Without a paper trail, renters can easily lose all their money. Schaler recommends browsing and booking rentals through well-known websites such as HomeAway.com or VacationRentals.com.

2. Stay close

Location is important if you're looking to buy, especially if you don't have a steady cash flow and want to use the property as another source of income. Closer is better because, if you can't hire a manager or cleaning service, it's easier to handle the property upkeep yourself.

3. Know your budget, use it wisely

General wisdom holds that buyers or renters shouldn't spend any more than 30 percent of their net income on rent of any kind.

Of course, you can raise your budget if you plan to buy for both leisure and investment purposes. If that's the case, McLaughlin says it's important to identify what times of the year you plan to be at the home yourself, and when you want to lease it out. Then, make sure you report any income you make during tax season. You may hear from the IRS if you don't.

It's also a good idea to shut off utilities when you're away, to avoid incurring additional (and unnecessary) monthly costs.

4. Plan in advance, or wait until the very last minute

Renters looking for a place during peak seasons in warm climates should book at least one year in advance. For instance, if it's October and you're just starting your search for a sweet spot in Hawaii during Christmastime of the same year, it won't be easy. 

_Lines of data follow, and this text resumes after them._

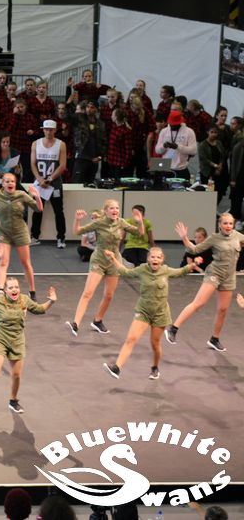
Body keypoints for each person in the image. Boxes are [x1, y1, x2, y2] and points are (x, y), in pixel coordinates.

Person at [0, 279, 56, 416]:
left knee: (16, 375)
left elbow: (40, 309)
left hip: (17, 342)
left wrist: (51, 301)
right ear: (5, 290)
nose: (14, 290)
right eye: (11, 288)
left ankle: (13, 401)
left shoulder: (24, 299)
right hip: (0, 340)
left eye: (16, 287)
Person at [102, 247, 197, 380]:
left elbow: (181, 272)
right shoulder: (142, 269)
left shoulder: (165, 270)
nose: (155, 259)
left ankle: (155, 368)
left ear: (162, 260)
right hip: (143, 311)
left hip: (160, 314)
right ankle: (117, 368)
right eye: (152, 257)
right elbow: (125, 272)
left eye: (158, 257)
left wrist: (192, 265)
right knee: (131, 339)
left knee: (155, 344)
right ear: (148, 259)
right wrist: (113, 258)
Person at [66, 200, 145, 337]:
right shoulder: (99, 223)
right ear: (106, 211)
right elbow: (77, 231)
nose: (115, 210)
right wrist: (77, 220)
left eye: (117, 208)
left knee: (109, 295)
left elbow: (140, 233)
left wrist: (140, 222)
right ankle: (76, 323)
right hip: (99, 260)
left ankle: (98, 321)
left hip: (114, 261)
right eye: (112, 208)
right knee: (88, 292)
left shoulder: (121, 222)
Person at [166, 214, 244, 351]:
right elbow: (194, 249)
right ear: (220, 225)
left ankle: (214, 339)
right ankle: (173, 329)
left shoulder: (238, 236)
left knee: (223, 309)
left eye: (230, 224)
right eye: (225, 223)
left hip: (229, 277)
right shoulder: (214, 238)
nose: (228, 226)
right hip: (214, 273)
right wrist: (184, 237)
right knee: (199, 303)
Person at [0, 174, 43, 297]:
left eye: (12, 181)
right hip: (3, 231)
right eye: (7, 181)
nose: (10, 183)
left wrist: (37, 197)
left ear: (15, 183)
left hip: (20, 231)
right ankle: (0, 291)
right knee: (3, 262)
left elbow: (38, 209)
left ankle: (32, 292)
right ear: (3, 184)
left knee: (25, 262)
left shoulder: (22, 195)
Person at [30, 119, 67, 248]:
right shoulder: (36, 143)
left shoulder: (61, 144)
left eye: (51, 130)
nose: (48, 132)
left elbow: (62, 165)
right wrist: (40, 179)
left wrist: (50, 179)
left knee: (59, 211)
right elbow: (33, 164)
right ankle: (35, 236)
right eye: (46, 129)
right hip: (40, 183)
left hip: (54, 183)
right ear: (43, 130)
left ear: (55, 130)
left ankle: (61, 238)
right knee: (37, 210)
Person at [155, 110, 197, 181]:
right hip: (165, 167)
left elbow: (193, 151)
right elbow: (157, 151)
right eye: (171, 124)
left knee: (181, 187)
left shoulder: (189, 132)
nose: (172, 126)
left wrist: (178, 147)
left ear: (180, 123)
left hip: (181, 168)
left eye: (174, 125)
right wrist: (164, 146)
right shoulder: (164, 131)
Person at [72, 100, 105, 185]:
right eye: (87, 107)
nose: (89, 109)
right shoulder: (80, 119)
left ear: (96, 109)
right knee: (77, 183)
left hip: (94, 159)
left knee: (91, 184)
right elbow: (68, 115)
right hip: (81, 156)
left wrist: (100, 157)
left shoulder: (100, 123)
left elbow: (104, 141)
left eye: (92, 107)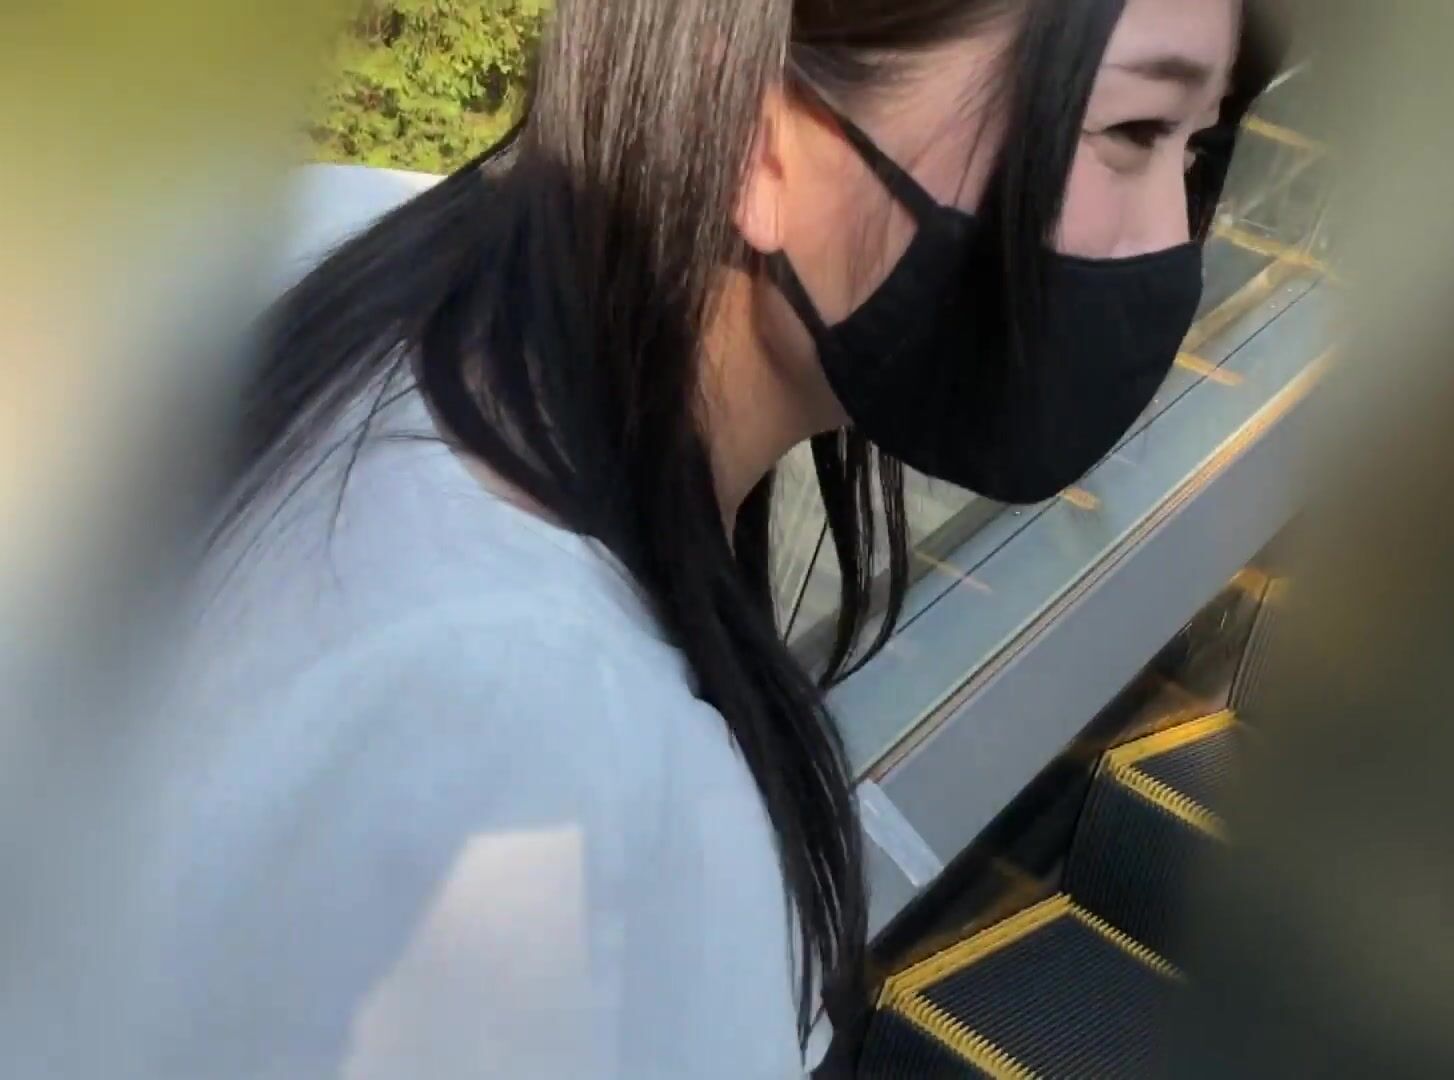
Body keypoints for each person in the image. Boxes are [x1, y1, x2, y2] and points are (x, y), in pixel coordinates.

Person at [124, 0, 1265, 1075]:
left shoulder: (304, 236)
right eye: (1131, 131)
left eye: (1197, 149)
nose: (1175, 241)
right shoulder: (583, 806)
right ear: (763, 141)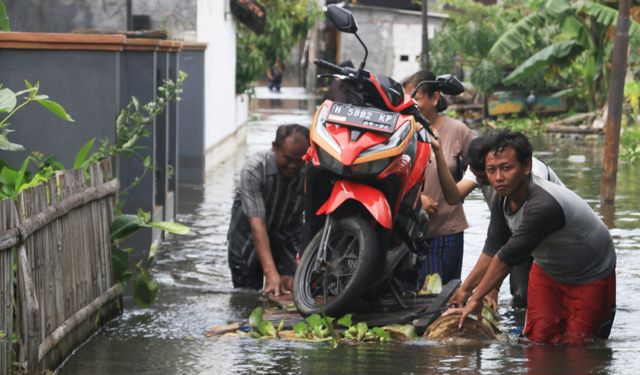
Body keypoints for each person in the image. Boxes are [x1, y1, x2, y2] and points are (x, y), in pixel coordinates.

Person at [445, 129, 616, 345]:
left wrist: (477, 297)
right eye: (491, 170)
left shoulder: (543, 205)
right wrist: (463, 292)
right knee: (537, 341)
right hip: (549, 267)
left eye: (506, 168)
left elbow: (508, 256)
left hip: (590, 272)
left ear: (526, 167)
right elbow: (493, 248)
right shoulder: (502, 197)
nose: (498, 177)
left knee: (578, 347)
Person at [430, 133, 564, 308]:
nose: (495, 180)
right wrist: (439, 154)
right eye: (487, 174)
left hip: (549, 237)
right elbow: (454, 196)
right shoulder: (482, 169)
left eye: (499, 170)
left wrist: (491, 286)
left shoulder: (532, 175)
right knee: (520, 296)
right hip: (515, 232)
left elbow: (513, 244)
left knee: (542, 296)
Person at [402, 70, 474, 287]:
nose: (409, 105)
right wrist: (416, 199)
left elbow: (480, 170)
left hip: (445, 230)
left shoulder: (458, 131)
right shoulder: (400, 130)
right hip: (407, 233)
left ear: (435, 98)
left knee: (438, 298)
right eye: (405, 99)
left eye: (416, 98)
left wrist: (459, 191)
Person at [227, 124, 310, 296]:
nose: (294, 166)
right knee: (248, 293)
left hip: (286, 233)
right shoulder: (254, 169)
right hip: (247, 236)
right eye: (288, 159)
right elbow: (257, 224)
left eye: (300, 160)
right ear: (275, 147)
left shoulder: (311, 171)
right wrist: (270, 272)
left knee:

On the other hand, if you're willing to be more flexible in terms of location and timing, it may be in your best interest to procrastinate. Oftentimes, you can book a rental home for much cheaper than you would otherwise if the property owner is scrambling for a last-minute tenant.

5. Ask for advice 

It's generally a good idea to hire a broker if you're looking to buy. "He or she might know things about the vacation home market that you don't," says McLaughlin, and could ultimately help you land a better (read: cheaper) deal.

While you'll still have to pay the broker fees, Schaler describes this as a "front cost for a long-term gain." After all, you can always negotiate details with your broker. If you do, make sure both parties have documented files of the terms.

6. Find a partner

Consider purchasing your property with a friend or family member, someone who would likely frequent the house at different times of the year. "You can do it with multiple people, but the signing and financing is more difficult," says McLaughlin.

If you decide to go this route, be sure it's with a person you trust.

7. Analyze your history 

Before you buy a vacation home, it's important to analyze your spending habits. Start by writing down how much money you spent on travel in 2014 and see if it's greater than or equal to the cost of the house.

If feasible, McLaughlin suggests buying over renting to start building equity (as opposed to paying someone else's account).